There's this assignment I did in high school. We simulated/emulated a computer processor chip, a CPU, by writing C code to do exactly what every part of it did on the level of individual 1s and 0s. The processor wasn't real. It was the "MIC-1," a fictional chip that has never been produced. But it was real in the sense that the design worked the same way. It could have been produced. It was just too simple to be worth producing commercially. An exercise. But that exercise may have taught me more than any other assignment in high school.
It taught me how binary numbers do work on a chip, how they move things around. How they combine and juggle information. How the operations and the data worked on are both strings of 1s and 0s, and how that makes sense. Structure and movement are one. Data and calculation are one. Both actions and things acted upon and moved are just ons and offs. Switches. It was like directing the flow of water around a maze... with water... down forking river-railroads, like a splitting train. A branching ferry of water-electricity 1s and 0s. The shape of the maze at each moment was what it did in that moment. Its final answer now could be its shape later.
There were two other lessons. First (or second of three, really), I completed the assignment, but I never got full credit for it. Right as I was getting ready to turn it in, very happy and proud that it was working, I made a mistake on the command line and overwrote my source code. I put ">" instead of "<". If you've used Unix much you know what I mean. There was no recycle bin to save me there. I lost it and had to go back to a very old version, and scramble to make it semi-acceptable. I don't believe I've ever repeated that mistake. And I've lost almost no data in my life unintentionally. And I tie this to chance. The only big example that comes to mind was when my hard drive was destroyed by an EMP from a freak electrical surge from a distant lightning strike which caused an electrical fire in and under the building. My laptop was unplugged, but the pulse through the air killed my hard drive. And I only lost a small fraction of files that were in a folder that wasn't backed up. I have very often not lost my data, and I've always reminded myself that this is mainly because I'm lucky, not because I'm smart or doing everything right. There is a key truth. Knowing what luck is by now has been a big reason my data loss hasn't been much worse, but also luck is a big factor itself. This lesson here with my code helped, and I think anxiety helps. It's similar with driving. I'm still alive because of luck: or, rather, largely unexplainable probability so far. But I'm much worse at driving than at saving data, so that's a reason I want to segue to walking and public transit again, sometime soon. (I know, I seem to be rambling, but these things are truly connected and I could elaborate the connections more but will leave them to your imagination.)

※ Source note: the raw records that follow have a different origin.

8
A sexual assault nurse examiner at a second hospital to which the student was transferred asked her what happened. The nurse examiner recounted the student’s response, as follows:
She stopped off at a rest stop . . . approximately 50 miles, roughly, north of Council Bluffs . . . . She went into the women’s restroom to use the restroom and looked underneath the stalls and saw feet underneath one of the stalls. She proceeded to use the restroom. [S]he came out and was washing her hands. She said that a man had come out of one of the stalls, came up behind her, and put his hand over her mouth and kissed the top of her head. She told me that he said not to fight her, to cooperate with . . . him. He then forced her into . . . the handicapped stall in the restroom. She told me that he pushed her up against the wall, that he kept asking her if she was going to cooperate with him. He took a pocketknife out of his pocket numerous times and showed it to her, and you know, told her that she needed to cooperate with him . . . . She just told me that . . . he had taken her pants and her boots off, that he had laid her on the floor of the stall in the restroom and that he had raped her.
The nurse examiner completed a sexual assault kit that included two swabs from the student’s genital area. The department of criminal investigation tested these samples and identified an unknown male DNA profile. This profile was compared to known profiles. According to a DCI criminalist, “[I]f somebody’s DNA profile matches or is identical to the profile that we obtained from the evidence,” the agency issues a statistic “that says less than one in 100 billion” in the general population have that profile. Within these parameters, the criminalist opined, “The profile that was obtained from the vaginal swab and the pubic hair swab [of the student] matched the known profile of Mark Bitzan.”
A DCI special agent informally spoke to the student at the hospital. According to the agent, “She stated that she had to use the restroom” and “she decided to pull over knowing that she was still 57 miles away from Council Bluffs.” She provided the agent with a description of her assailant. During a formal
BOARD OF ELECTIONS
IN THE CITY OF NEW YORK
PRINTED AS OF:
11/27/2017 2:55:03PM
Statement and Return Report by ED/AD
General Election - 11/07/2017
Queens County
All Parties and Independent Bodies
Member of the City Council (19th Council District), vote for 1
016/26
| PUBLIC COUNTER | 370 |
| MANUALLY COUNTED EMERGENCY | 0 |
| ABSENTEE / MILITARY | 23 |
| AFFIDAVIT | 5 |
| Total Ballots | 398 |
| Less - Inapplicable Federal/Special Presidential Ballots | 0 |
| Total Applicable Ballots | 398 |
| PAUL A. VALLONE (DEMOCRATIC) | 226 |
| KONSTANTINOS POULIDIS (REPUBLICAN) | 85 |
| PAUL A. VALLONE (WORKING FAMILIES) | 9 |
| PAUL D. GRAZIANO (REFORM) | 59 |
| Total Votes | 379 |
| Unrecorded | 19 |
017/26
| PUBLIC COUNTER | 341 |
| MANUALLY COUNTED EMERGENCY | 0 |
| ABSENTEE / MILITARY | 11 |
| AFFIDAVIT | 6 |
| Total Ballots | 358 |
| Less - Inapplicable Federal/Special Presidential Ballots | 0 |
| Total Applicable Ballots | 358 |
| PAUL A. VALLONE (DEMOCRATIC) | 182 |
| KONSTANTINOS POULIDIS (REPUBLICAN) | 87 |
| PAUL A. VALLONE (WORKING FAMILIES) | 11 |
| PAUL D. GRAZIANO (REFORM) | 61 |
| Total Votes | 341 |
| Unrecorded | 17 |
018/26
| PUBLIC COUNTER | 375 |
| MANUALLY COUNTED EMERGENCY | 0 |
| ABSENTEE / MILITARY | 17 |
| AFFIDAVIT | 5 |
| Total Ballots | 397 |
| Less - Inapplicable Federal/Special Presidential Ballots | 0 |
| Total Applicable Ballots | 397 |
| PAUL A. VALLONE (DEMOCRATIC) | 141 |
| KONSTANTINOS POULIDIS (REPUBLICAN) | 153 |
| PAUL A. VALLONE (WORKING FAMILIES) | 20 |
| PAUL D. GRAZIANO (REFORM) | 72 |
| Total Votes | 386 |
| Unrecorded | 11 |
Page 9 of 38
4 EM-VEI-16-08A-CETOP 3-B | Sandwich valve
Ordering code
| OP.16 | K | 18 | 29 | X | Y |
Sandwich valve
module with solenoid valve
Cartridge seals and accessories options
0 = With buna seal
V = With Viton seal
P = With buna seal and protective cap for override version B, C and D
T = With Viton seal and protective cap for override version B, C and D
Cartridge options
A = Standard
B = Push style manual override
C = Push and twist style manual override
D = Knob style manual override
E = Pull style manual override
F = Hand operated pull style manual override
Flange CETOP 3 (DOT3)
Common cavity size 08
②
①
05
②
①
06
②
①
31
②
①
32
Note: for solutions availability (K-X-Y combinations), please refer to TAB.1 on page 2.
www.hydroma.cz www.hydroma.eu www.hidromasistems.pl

The third lesson was the best. Right at the end, when I was finalizing the code that I was about to destroy, something happened. All of the code came together in one line. One line of code tied the entire virtual processor together, all the little pieces, the shifting channels of information, the storage and retrieval from registers and from the slower memory of RAM, the arithmetic operations, the comparisons between two things. Everything occurred, finally, in one line. That was the moment. It was so dumbfoundingly simple that I felt this had to be the main insight of the entire assignment. While I wasn't sure, I had that moment anyway: almost a eureka moment. And it worked. The chip functioned, I fixed a couple little issues, and a few minutes later I'd deleted it all by mistake.
Wasn't this realization, this "simplification" or "big picture" just coming from writing C code, code written to be easier for humans to understand than 1s and 0s and transistors and registers? Was it just how I had written the thing, and someone else could have written it differently? Was it a real insight, or just a cute line of code, a long string of the function of the function of the function of the function of the function of... It was pretty long, but the entire line was just function composition. Maybe I'd just written it that way, or I'd been encouraged to write it that way by the outline of the assignment. Maybe it didn't really mean anything.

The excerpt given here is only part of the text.